SELECTED EXCERPT:

As I consider the extraordinary bounty of a beautiful world offered for my pleasure (often at an amazingly low price), I give thanks to the professionals at Customs and Border Protection and ICE.
For blueberries, raspberries and so-sweet clementines in bleak mid-winter, I pause in childlike wonder and thanksgiving.
Inspired by the hope and hard work of the newest Americans, I give thanks to the men and women of USCIS and their work to preserve and protect this nation of immigrants.
For Abdellilah, Annick, and Bahija, Arash, Jonathan, and Tessa, Vino, Shekar, and Toyoka, I give thanks.
I give particular thanks to live in a nation where the ballot is sacred and — with all our current frustrations — elections matter more than guns. So I give thanks to the Secret Service as guardians of our collective choice.
For all my old friends at FEMA I daily give thanks. You are expected to do much more than you are authorized, funded, or organized to do. Yet most of you — most days — do the very best you can with the burden, threat, and opportunity of these extravagant expectations.
For my new friends at SPAR, I admire your intelligence, insight, and ambition, your confidence that the elephant can yet learn to dance. I give thanks for practical idealism and tough-minded optimism.

AVAILABLE DATA:

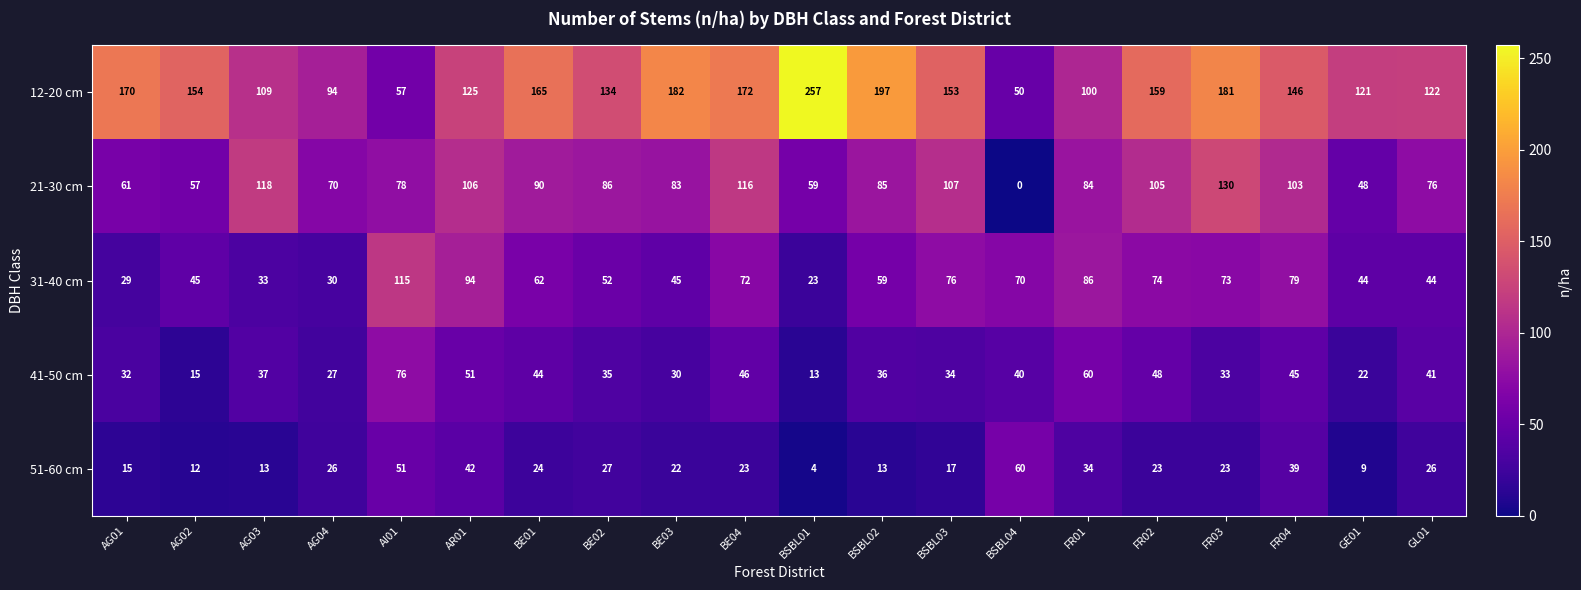

What is the average value of the 21-30 cm series?

83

JOB ITEM A:
Answer these questions about the thanksgiving passage above:
(i) Which agency does the writer thank as guardians of our collective choice?
(ii) Which three fruits does the writer name as available in bleak mid-winter?
(iii) According to the writer, what are the new friends at SPAR confident the elephant can yet do?
JOB ITEM B: Return, word for word, the part of the thanksgiving passage from "As I consider" to "wonder and thanksgiving.".

EXPECTED ANSWER A:
(i) The Secret Service.
(ii) Blueberries, raspberries, and clementines.
(iii) Learn to dance.

EXPECTED ANSWER B:
As I consider the extraordinary bounty of a beautiful world offered for my pleasure (often at an amazingly low price), I give thanks to the professionals at Customs and Border Protection and ICE.
For blueberries, raspberries and so-sweet clementines in bleak mid-winter, I pause in childlike wonder and thanksgiving.